Like you, I don’t want kids. However, Pinker notes that there’s “plenty of evidence that many more women than men”—including women at the top of their game—put family before career advancement. She tracked down “Elaine,” the author of an op-ed titled “My glass ceiling is self-imposed,” about why she’d declined a promotion that would have put her third from the top in a large, international company.
The president of the company was dumbfounded. But Elaine wrote that she was happily married, with children (and grandparents nearby). The promotion would have required relocating, and that would have destabilized her family. She concluded her piece with the observation that “many companies … would like nothing more than to have more senior female executives, but not all females are willing to give up what it might take to get there.”
These sex differences in ambition make evolutionary sense. Because women evolved to prioritize finding high-status “providers,” mate-seeking men evolved to duke it out to occupy the spot of Ye Olde Big Man On Campus. Sure, these days, mover-and-shaker men typically seek women on a par with them in intellect and education. However, men are still vastly more likely than women to date the hot barista—probably because, over evolutionary history, men evolved to prioritize signs of health and fertility in women.
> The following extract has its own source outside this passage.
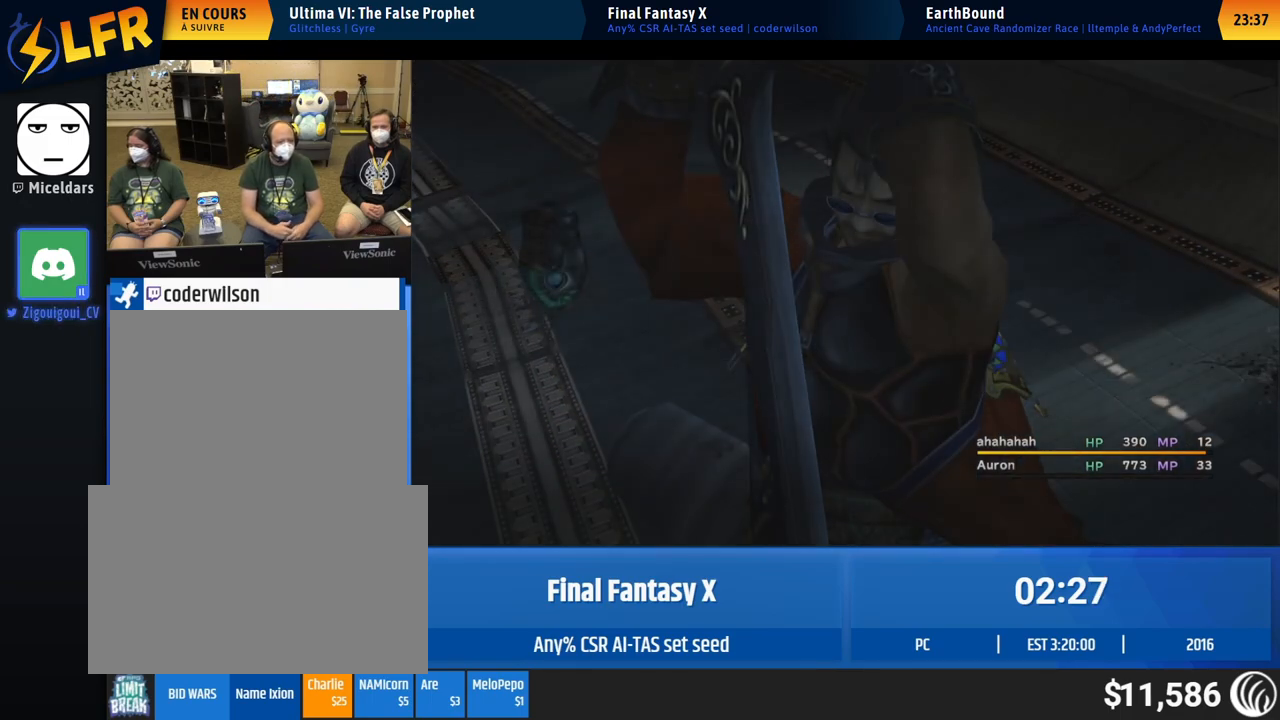
{"buttons": [], "left_stick": "center", "events": []}
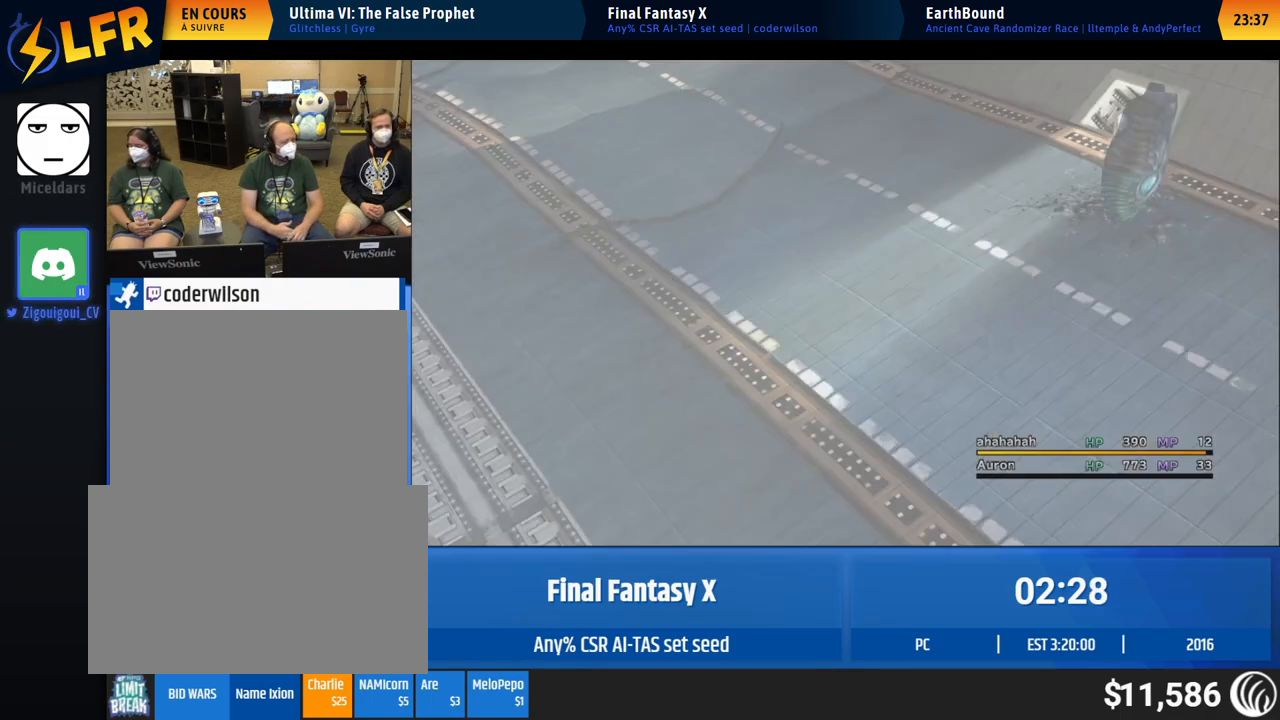
{"buttons": [], "left_stick": "center", "events": []}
Getting back to you, though guys are likely to be surprised that a woman would be so job-obsessed, there are those who’ll be good with the limited amount of girlfriendhood you have to provide. Zeroing in on them just takes disclosure—on your online dating profile and when you go on dates. Giving clear forewarning is the right thing to do for anyone with any unusual or obsessive pursuit—whether it’s a sex fetish, spending all of one’s time and disposable income tracking Sasquatch or building a nuclear reactor in the basement. As for you, sure, you do eventually see yourself leaving the office—but probably in a vintage Japanese cloisonne urn.